TyreSafe Achieves International Recognition with Road Safety Award
TyreSafe has been internationally recognised for its ongoing contribution to motoring security. Friday’s steering committee meeting was punctuated by the lunchtime presentation of the Prince Michael International Safety Award: Recognising achievement and innovations which will improve road safety. Vredestein managing director and chairman of TyreSafe, Stuart Jackson declared himself, on behalf of the whole organisation, “ecstatic about the award”, saying that it represents an “accreditation of what we believe in”, as an organisation that cuts across company divisions.
Members of TyreSafe include representatives from across the tyre business, encompassing everyone from manufacturers to retailers, a fact that Jackson emphatically declared gives TyreSafe “immense expertise and experience”, alongside openness to ideas and commitment to the cause that transcends competition – all factors that he believes have led to the organisation’s international recognition.
TyreSafe has experienced a particularly impressive year in terms of coverage, with October’s Tyre Safety Month generating support from the BBC and prominent motoring journalist Quentin Willson, and requests for information materials up to 165,000 from 40,000 in 2008. These requests came from organisations as prominent as five different regional councils, the Ministry of Defence, the Fire Service and, perhaps most significantly, seven different driving schools.
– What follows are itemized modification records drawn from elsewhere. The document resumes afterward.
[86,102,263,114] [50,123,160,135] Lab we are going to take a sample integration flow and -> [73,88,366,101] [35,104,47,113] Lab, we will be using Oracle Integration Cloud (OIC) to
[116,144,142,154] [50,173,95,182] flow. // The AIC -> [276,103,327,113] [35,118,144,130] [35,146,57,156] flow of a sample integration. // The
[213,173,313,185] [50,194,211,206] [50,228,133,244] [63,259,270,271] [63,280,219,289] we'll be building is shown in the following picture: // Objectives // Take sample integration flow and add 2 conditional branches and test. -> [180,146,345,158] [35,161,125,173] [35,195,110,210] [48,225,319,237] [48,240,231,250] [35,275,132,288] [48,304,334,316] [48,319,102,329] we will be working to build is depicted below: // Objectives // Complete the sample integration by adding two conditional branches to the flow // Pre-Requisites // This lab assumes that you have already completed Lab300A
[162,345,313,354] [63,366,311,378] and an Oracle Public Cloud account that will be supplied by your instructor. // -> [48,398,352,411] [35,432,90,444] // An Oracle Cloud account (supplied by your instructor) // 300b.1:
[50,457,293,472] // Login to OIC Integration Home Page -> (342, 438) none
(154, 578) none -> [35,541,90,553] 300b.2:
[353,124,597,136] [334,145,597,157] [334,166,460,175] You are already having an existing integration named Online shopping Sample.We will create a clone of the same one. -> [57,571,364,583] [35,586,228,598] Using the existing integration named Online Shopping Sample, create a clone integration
Jackson told Tyres & Accessories that the pervasiveness of the message was of paramount importance and, in the case of the latter, educating new drivers with the TyreSafe message could only help foster tyre safety-conscious habits. While the public is prone to a temporal philosophy, Jackson stated, TyreSafe aims to create a valuable expanding and continual message, impressing on drivers the responsibility they carry.
With this in mind, Tyres & Accessories asked how TyreSafe was planning to continue expanding its agenda in the New Year. Jackson replied that the tyre safety message must continue to reach drivers with disparate driving habits. With that in mind, projects such as Bike Tyre Safety Month will be developed using the expertise of appropriate TyreSafe members. He also restated the organisation’s aim to raise the tyre safety consciousness of everyone that drives, including both HGV drivers – who are generally easy to persuade about the value of checking their tyres’ safety, given the time they spend in their vehicle – and fleet drivers – some of whom may be less attached to their vehicle and as a result are less likely to be in the habit of checking their tyres. It is this disparity that motivates the continued spreading of the TyreSafe message.
Despite the satisfaction receiving the award evidently gave Jackson, he was therefore cautious about playing up TyreSafe’s success, stating that the award “shows that we are on the right track; not that we have achieved”. The tyre safety message is one that needs to be continual and continually extended, avoiding the public’s habit for faddishness when it comes to safety measures.